*Quoted text*.

Saturday, March 25, 2023

 

To Prepare to Fight, China is Studying America's WWII Pacific Campaign

Iwo Jima landing
Tank landing ships disgorge cargo and troops on the beach at Iwo Jima (USN)

PUBLISHED MAR 22, 2023 

BY CIMSEC

 

[By Toshi Yoshihara]

The following article is adapted from a new report by Dr. Toshi Yoshihara at the Center for Strategic and Budgetary Assessments (CSBA), Chinese Lessons from the Pacific War: Implications for PLA Warfighting. It appears here courtesy of CIMSEC and may be found in its original form here.

Like all militaries, the People’s Liberation Army (PLA) studies other nations’ wars to understand the changing character of warfare. The PLA has dissected the Falklands War, the First Gulf War, the air campaign over Kosovo, the wars in Afghanistan and Iraq, and much else. It is no doubt scrutinizing the conflict in Ukraine. The PLA has drawn many lessons from these operations to improve its ability to fight and win future conflicts. Chinese writings about those lessons have, in turn, helped Western observers take better measure of the PLA’s priorities and preferences.

*Requests*.
• A. In the article on China's study of the Pacific campaign, which organization produced the report that the piece is adapted from?
• B. List the conflicts and operations that the article on China's study of the Pacific campaign says the PLA has dissected.
• C. Please continue the article on China's study of the Pacific campaign from the point where it stops.

*Data provided*.

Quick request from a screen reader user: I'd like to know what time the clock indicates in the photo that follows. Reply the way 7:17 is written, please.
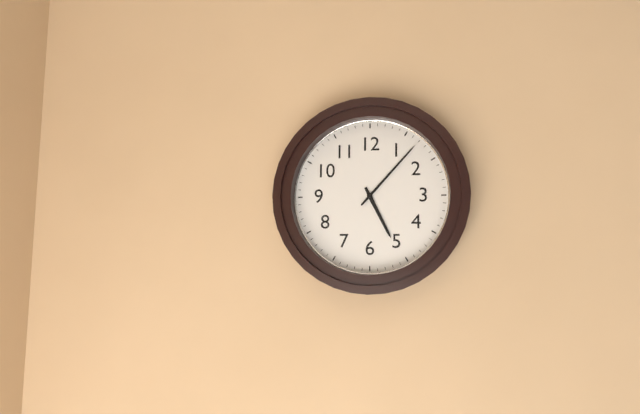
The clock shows 5:07
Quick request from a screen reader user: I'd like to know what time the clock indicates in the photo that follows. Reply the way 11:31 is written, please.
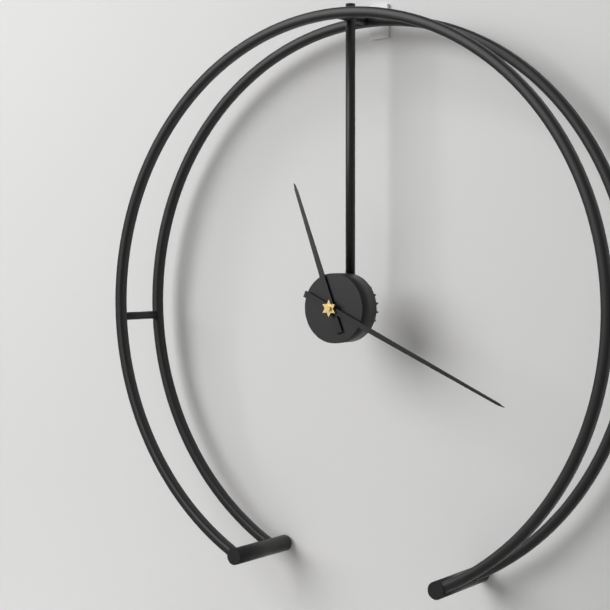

*Answers to the tasks*.
• A. The Center for Strategic and Budgetary Assessments (CSBA).

• B. The Falklands War, the First Gulf War, the air campaign over Kosovo, and the wars in Afghanistan and Iraq.

• C.
The PLA has even reached back more than eight decades to the Pacific War. Chinese military strategists have examined the origins, conduct, and termination of the ocean-spanning struggle between Imperial Japan and the United States. They have pored over the great battles at sea, rendering numerous judgments about what those engagements mean for the future of PLA warfighting. Chinese lessons from the Pacific War thus offer policymakers valuable insights about the PLA’s thinking and strategy.

The Pacific War’s Appeal to the PLA

In the past, the lopsided conflicts of the unipolar era in which American military might steamrolled third-rate opponents resonated with the PLA. Then, Chinese planners assumed that China would have to fight from a severely disadvantaged position against the United States. However, as the PLA continues its remarkable ascent, it expects to compete and fight with the U.S. armed forces on an equal footing. As such, the lessons from the Pacific War, which featured intense high-end combat between two peer militaries across an oceanic expanse, are increasingly salient to the PLA.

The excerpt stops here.